• _Task details_
Write out the lines below from the one that contains "usually goes. You" through the one that contains "But what happens when that specific factory", both included.
Top of Entries supplied
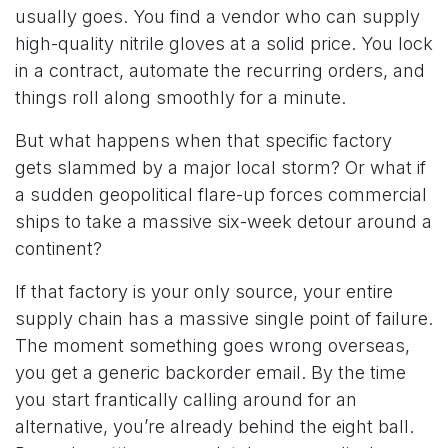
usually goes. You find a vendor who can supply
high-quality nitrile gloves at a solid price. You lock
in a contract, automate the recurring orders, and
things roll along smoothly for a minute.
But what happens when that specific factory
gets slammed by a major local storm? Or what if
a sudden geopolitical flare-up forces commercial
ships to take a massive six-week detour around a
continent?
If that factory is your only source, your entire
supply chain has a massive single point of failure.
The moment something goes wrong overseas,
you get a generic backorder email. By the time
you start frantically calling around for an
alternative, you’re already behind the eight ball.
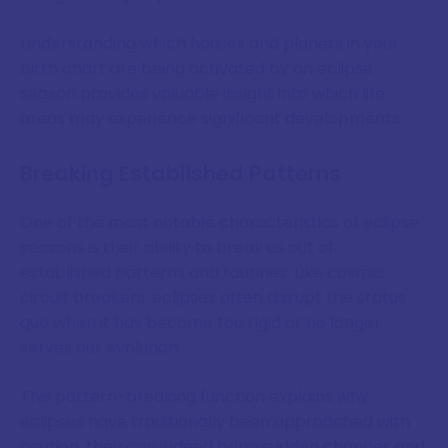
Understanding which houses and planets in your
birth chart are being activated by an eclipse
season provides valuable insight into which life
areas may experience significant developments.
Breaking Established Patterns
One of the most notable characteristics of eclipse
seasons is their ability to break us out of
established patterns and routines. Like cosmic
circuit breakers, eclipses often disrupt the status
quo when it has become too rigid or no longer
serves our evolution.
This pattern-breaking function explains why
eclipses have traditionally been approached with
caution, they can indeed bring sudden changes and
Bottom of Entries supplied
Top of Entries supplied
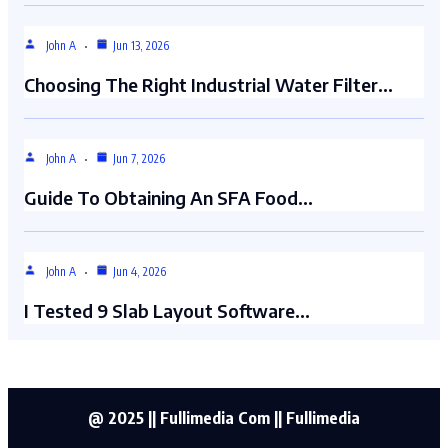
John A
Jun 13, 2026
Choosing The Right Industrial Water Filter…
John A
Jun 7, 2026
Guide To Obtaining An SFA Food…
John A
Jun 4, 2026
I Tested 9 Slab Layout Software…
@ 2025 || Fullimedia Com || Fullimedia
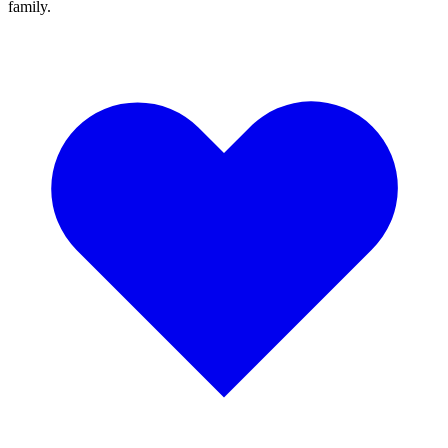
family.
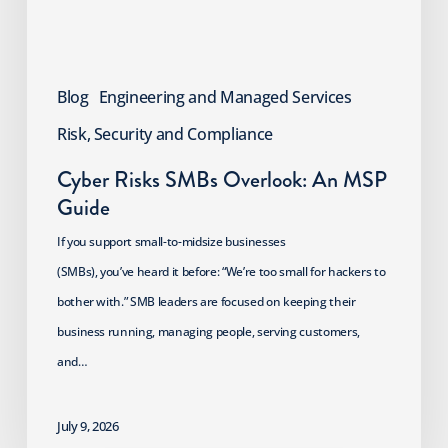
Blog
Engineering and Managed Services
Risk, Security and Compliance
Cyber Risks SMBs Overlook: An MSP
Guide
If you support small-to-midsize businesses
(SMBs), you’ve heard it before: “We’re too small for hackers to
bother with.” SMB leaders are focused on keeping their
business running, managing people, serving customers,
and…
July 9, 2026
Bottom of Entries supplied
• _Exercise answer_
usually goes. You find a vendor who can supply
high-quality nitrile gloves at a solid price. You lock
in a contract, automate the recurring orders, and
things roll along smoothly for a minute.
But what happens when that specific factory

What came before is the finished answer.